Saturday, October 6, 2007

Donna Karan Cape Vogue 2924 - Beginning

Tonight I checked out the pattern and laid it on the fabric.

The fuchsia wool is a blend, including some acrylic and something else which I temporarily forget. I pre-treated it with Eucalan, which softened it quite a bit. It drapes nicely, but seems to have the potential to stretch out of shape. for this reason, I think I will interface all the pieces with a soft knit interfacing, and line the cape with silk. This will make a totally luxurious cape, which should hold its shape well. Silk should add some warmth, and it will be wonderful to slip on. So I'll have to find some silk somewhere, hopefully in a navy/fuchsia print.

I now have to make some other decisions to make:
  • Exposed Raw Edges: The pattern is intended to be made with melton, which I presume can handle raw edges. The instructions are a strange blend of seam edges finished with bias tape and raw edges top-stitched down on the outside. These raw edges include the shoulder/side seams and the collar/neck seam. This does not appeal to me, so I will sew the seams in a conventional manner, possibly top-stitching on the outside.
  • Similarly, the armhole slits are unfinished, and an "applique" piece surrounding the slit is topstitched onto the right side, with exposed raw edges. This seems totally tacky to me, and I think the slit should be created similarly to a bound buttonhole.

  • Grosgrain trim: The front edges, collar edges , armhole slit and pocket flap are trimmed with grosgrain ribbon, which is applied in an interesting fashion which needs some practice pieces before a final decision about whether to apply it or not. Doing so depends on acquiring grosgrain in a suitable color. It would have to be either fuchsia or navy. Not sure I can find it locally, so I will have to check out sources for 5/8" grosgrain.
  • I've never used grosgrain, so I'm not sure if it will look cheap. My reading of the instruction pictures the grosgrain sandwiched between the front and the facing, and extending out about 1.4". The grosgrain is attached to both the outer and under collar, so there are 2 bits extending at the top edge of the collar. I am not sure why this should be the case, but it is. It would be interesting to follow the directions and see the outcome. Unfortunately, there is no changing the mind after the fact without a lot of ripping out. The options would be no edge treatment, a bias binding using the lining fabric or a sturdy plain fabric, or stitching on a piping. Piping would require a hem facing I think.

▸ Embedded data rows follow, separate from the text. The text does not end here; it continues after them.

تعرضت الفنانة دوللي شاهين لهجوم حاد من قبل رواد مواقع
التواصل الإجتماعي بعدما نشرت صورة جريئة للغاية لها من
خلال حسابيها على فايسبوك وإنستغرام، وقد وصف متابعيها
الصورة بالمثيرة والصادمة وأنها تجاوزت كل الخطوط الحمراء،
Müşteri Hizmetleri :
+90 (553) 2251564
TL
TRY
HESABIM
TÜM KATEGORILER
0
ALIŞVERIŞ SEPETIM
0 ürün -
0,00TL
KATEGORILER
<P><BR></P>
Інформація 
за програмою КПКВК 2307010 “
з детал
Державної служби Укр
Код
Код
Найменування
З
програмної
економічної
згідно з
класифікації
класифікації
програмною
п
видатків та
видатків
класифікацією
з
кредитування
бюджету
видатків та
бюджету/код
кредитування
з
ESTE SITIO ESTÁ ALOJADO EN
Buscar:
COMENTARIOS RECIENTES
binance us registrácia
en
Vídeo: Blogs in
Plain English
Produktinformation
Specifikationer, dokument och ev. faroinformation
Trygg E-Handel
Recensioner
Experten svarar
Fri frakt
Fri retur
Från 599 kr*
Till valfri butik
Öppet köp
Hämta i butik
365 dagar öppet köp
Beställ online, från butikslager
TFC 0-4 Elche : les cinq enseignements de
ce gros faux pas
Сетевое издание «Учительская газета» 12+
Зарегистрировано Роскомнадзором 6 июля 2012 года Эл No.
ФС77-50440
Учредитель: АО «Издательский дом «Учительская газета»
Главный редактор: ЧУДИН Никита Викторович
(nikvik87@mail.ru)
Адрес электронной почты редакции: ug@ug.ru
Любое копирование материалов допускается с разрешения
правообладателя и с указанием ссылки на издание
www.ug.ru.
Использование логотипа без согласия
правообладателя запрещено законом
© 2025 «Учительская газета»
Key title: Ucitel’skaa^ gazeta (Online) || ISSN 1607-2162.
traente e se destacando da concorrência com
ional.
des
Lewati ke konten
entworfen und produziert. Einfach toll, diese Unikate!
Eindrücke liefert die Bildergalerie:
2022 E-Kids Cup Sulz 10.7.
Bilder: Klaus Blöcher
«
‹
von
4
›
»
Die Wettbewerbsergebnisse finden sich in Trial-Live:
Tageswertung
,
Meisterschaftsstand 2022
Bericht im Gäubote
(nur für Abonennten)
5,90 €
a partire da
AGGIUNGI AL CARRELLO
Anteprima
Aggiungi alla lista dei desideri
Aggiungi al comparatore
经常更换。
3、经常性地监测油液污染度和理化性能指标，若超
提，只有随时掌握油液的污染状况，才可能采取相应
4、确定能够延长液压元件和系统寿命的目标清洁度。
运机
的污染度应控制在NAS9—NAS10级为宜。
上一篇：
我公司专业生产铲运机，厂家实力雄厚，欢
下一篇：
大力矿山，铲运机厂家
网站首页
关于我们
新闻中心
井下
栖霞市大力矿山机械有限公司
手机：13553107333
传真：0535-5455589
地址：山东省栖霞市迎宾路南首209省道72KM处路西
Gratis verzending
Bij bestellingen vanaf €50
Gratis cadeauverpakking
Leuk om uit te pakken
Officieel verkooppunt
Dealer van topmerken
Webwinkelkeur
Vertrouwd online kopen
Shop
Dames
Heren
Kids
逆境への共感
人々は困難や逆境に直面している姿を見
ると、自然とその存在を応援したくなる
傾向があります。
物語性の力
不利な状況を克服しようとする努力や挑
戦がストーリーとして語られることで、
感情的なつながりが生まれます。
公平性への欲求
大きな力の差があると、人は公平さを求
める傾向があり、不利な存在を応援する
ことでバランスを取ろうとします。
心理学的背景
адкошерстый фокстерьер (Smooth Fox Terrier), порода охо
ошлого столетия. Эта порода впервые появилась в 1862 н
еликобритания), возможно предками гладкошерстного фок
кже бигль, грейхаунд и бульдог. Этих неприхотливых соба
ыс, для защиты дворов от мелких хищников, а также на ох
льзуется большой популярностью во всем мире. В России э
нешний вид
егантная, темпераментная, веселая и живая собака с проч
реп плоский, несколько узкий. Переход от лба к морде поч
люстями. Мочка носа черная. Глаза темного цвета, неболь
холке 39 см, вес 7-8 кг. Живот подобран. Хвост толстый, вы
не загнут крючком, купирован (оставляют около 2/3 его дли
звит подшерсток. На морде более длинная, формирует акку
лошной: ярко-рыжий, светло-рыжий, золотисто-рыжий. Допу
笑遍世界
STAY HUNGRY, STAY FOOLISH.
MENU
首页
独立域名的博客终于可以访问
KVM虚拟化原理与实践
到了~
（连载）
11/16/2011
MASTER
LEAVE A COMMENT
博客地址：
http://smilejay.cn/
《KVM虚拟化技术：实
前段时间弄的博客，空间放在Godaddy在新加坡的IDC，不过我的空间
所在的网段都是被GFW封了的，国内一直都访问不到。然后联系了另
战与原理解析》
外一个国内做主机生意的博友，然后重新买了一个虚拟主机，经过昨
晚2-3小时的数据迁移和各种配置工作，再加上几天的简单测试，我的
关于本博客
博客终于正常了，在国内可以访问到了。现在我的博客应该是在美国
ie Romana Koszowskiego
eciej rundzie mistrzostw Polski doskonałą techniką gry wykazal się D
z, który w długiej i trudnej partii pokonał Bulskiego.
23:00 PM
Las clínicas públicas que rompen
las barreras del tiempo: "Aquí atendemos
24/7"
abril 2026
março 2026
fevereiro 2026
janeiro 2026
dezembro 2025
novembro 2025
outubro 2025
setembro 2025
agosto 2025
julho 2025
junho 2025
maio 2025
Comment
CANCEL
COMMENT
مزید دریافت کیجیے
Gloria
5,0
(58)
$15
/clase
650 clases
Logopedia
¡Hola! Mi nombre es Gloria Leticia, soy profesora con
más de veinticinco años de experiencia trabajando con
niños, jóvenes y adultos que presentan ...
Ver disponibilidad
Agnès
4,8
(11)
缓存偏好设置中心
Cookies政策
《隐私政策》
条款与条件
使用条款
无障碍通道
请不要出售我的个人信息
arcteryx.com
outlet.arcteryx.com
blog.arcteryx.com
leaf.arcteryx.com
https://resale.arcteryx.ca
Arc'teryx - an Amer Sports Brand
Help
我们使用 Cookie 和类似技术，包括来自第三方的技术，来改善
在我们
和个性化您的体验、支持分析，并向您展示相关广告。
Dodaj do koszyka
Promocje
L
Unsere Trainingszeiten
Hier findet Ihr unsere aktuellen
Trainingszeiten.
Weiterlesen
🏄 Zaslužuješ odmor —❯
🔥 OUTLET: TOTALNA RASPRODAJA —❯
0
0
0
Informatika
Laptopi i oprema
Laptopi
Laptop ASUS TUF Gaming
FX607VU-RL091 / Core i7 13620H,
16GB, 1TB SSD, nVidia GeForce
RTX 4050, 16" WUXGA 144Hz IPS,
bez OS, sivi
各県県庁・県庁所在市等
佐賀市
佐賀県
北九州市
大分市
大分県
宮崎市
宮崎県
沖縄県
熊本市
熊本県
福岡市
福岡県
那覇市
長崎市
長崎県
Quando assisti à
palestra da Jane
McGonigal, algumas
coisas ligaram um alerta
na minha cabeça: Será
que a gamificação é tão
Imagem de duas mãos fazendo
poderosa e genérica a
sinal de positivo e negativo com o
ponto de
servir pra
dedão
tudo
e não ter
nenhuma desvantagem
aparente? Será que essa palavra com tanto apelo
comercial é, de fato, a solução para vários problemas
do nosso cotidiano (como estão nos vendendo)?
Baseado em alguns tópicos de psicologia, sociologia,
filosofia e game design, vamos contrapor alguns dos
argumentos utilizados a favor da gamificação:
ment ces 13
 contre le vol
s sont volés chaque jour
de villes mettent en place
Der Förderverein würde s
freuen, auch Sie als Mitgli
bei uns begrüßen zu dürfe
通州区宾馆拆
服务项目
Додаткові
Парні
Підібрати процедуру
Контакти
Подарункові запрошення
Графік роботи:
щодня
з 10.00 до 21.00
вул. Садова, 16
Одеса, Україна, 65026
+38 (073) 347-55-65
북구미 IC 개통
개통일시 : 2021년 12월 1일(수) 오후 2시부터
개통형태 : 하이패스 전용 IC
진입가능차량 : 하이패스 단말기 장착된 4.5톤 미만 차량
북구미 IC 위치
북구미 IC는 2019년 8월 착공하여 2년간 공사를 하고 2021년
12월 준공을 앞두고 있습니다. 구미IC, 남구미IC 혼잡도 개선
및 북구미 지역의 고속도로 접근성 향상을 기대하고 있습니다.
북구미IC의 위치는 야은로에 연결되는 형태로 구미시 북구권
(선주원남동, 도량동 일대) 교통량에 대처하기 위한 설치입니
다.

  • The buttonholes of this pattern are also trimmed with grosgrain, then a raw-edged rectangle of Fashion fabric is stitched on either side of each buttonhole. I rather like the effect, but I'm not sure about the sewn-on bits of fabric, and I'm not sure that without them the grosgrain will look classy enough for the design of this cape. Leather would look terrific, but I've never used leather, and would likely ruin the whole thing. So perhaps no special buttonhole trim would be in order. Maybe make bound buttonholes and select some special buttons.




  • The bottom edge: The bottom edge of the cape is also unfinished...just cut with pinking shears. I have to say, this was the first thing I noticed when I read the pattern directions, and I was disappointed as I thought a Donna Karan design would have some classy finishing. At the very least, I expected that the pattern would offer options for fabrics that would not take well to a pinked edge. I have decided to add 5/8" to the bottom edge, and to do a HongKong finish on the hem.
So that's it for now. Tomorrow I will cut the pieces and interface.

1 comment:

Tany said...

You are right, the instructions/construction processes are unusual; I can't wait to see the final outcome of this project!